---- TEXT
Mathematical proof of Olber's paradox Is there a mathematical proof regarding Olber's Paradox?
For me this feels a false paradox as I think that it IS possible to have an infinite (in space and in time) Universe with an infinite number of stars, homogeneously spaced but where there are many rays in the sky that never intersect a star. i.e. the sky will be mostly dark.
Mathematically, consider $\mathbb{R}^3$ as the space, and an infinite (but countable) number of unit length balls $B_i = \{x\in\mathbb{R}^3: \|x-c_i\| \leq 1\}$ for specified centers.
Can we distribute the infinite balls homogenesouly throughout the infinite space such that we will have at least one ray (a half line starting from the origin) that never intersects any such balls?
My intuition (which is wrong more than half the time) tells me that we can! But many sources online seem to claim that we cannot and use this fact to prove that either the universe in finite in space or in time (or in both)
Is there a mathematical proof for this mathematically simple formulation of Olber's paradox?
 A: If the balls are distributed randomly with statistical uniformity in space, and we examine some spherical shell of some width, we can say that on average the balls will occupy some fraction $F$ of the shell's cross-sectional area (as seen from Earth).  The probability of a ray making it through the shell without intersecting a ball will then be $1-F$.  But now the ray has to make it through a second shell, and that probability will also be $1-F$, and so on.  So the probability of a ray making it through $N$ shells is $(1-F)^N$.  Since $1-F<1$, this probability goes to zero as N goes to infinity.  It would seem then, that given an infinite, homogeneous, statistically random distribution of stars, almost all rays will intersect a star at some point.  There may be some set of rays that will make it "all the way to inifinity" but that set will surely be of measure zero.
--------
● **YOUR TASK**: Carry on the text about Olbers' paradox above, starting after its last sentence. The data are not needed.
---- INFORMATION PROVIDED
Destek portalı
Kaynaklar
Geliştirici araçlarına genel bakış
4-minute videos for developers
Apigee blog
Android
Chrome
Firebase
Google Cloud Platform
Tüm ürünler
--------
● **RESPONSE BELOW**:
Now, as a pure math problem, there might be many ways to arrange stars homogeneously so that there are big patches of dark in the night sky.  Maybe we could arrange the stars in some crystal or quasi-crystal lattice, for instance.  But, physically, no such arrangement would be stable; such an arrangement would last for only a short time, giving way to some random distribution very quickly.  And there is indeed no evidence that stars, galaxies, what have you, were ever arranged in such a fashion.  So to discuss Olber's paradox as a true physical problem, we have to deal with a random distribution.  And I think this eliminates pretty much any arrangement any determined mathematician might come up with to evade the paradox.